* _WHAT IS NEEDED_
Take every line from the entries below that includes the word "Jasyn" and copy it.

* _RECORD EXTRACTS_
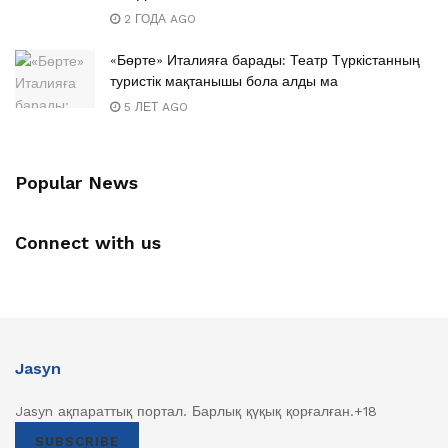
2 ГОДА AGO
«Бөрте» Италияға барады: Театр Түркістанның
туристік мақтанышы бола алды ма
5 ЛЕТ AGO
Popular News
Connect with us
Jasyn
Jasyn ақпараттық портал. Барлық қүқық қорғалған.+18
SUBSCRIBE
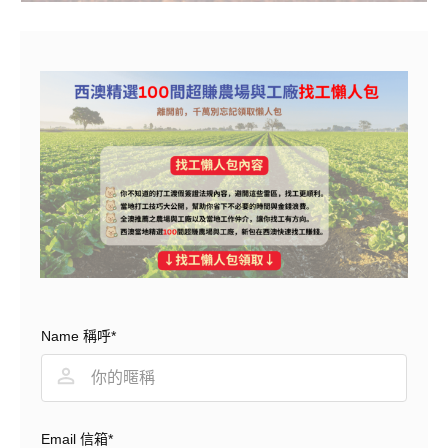
Name 稱呼*
Email 信箱*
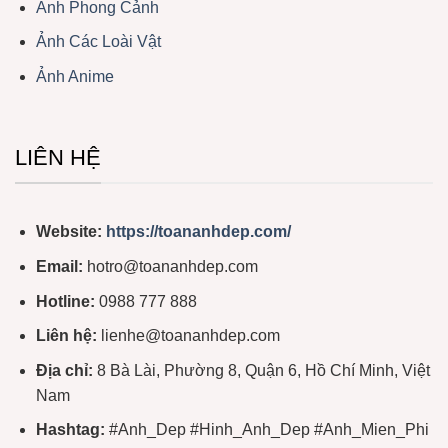
Ảnh Phong Cảnh
Ảnh Các Loài Vật
Ảnh Anime
LIÊN HỆ
Website:
https://toananhdep.com/
Email:
hotro@toananhdep.com
Hotline:
0988 777 888
Liên hệ:
lienhe@toananhdep.com
Địa chỉ:
8 Bà Lài, Phường 8, Quận 6, Hồ Chí Minh, Việt
Nam
Hashtag:
#Anh_Dep #Hinh_Anh_Dep #Anh_Mien_Phi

* _SOLUTION FOR THIS TASK_
Jasyn
Jasyn ақпараттық портал. Барлық қүқық қорғалған.+18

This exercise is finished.